Thursday, April 11, 2013

a poem by Hermann Hesse


Lying in the Grass

Is this everything now, the quick delusions of flowers,
And the down colors of the bright summer meadow,
The soft blue spread of heaven, the bees' song,
Is this everything only a god's
Groaning dream,
The cry of unconscious powers for deliverance?
The distant line of the mountain,
That beautifully and courageously rests in the blue,
Is this too only a convulsion,
Only the wild strain of fermenting nature,
Only grief, only agony, only meaningless fumbling,
Never resting, never a blessed movement?
No! Leave me alone, you impure dream
Of the world in suffering!
The dance of tiny insects cradles you in an evening radiance,
The bird's cry cradles you,
A breath of wind cools my forehead
With consolation.
Leave me alone, you unendurably old human grief!
Let it all be pain.
Let it all be suffering, let it be wretched-
But not this one sweet hour in the summer,
And not the fragrance of the red clover,
And not the deep tender pleasure
In my soul.


Translated by James Wright


A person can read this poem and say, "Well...that was nice.
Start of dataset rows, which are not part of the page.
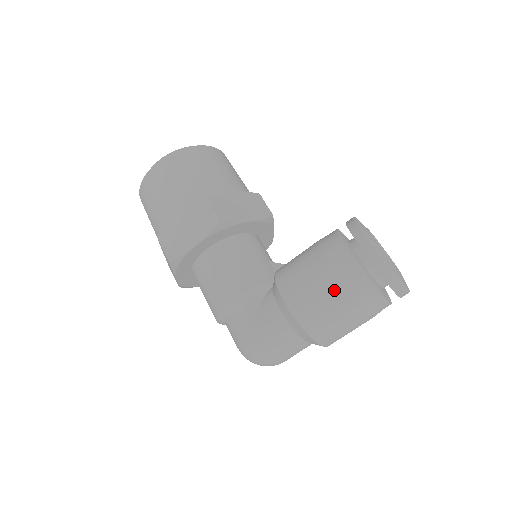
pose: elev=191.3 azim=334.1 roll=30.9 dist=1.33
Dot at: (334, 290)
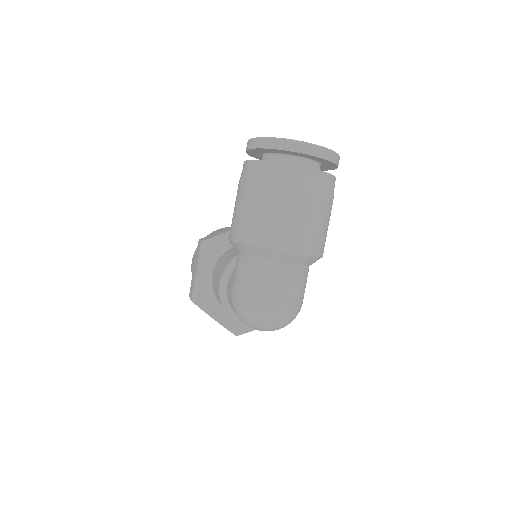
Dot at: (243, 193)
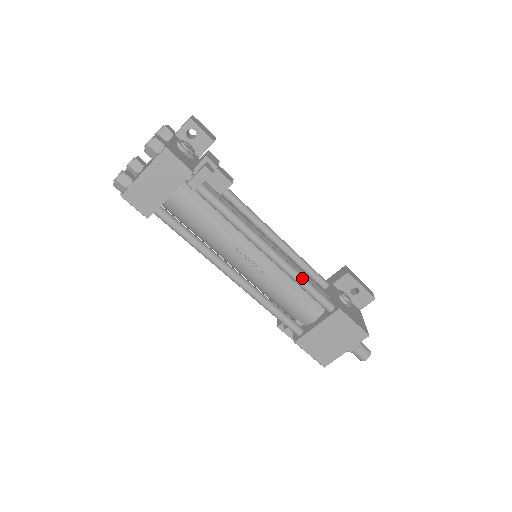
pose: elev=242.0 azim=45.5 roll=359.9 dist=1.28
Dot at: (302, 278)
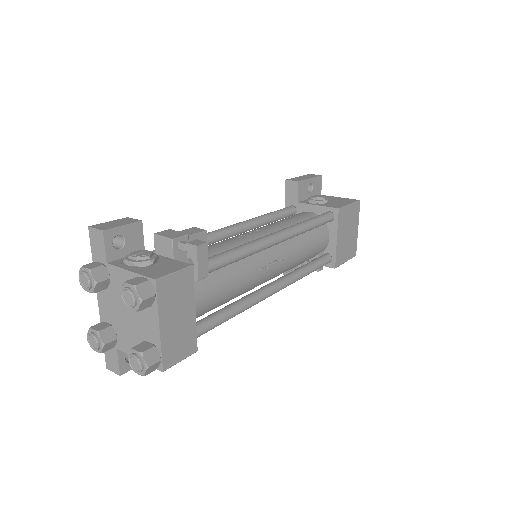
Dot at: (306, 224)
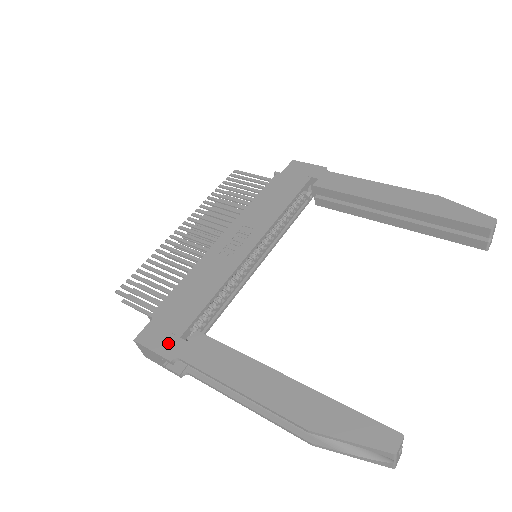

Next."

Or one can read it as a thing perturbed by the ghost of Schopenhauer, disturbed by the Weltschmerz of German Romanticism.  

Some phrases leap off the page:
the quick delusions of flowers
cradles you in an evening radiance
this one sweet hour in the summer
the fragrance of the red clover

One can read this poem as a thing containing aesthetic energy. As a lyrical bringing to light a moment of waking dream -- a duration of shadowed pause in angsty time.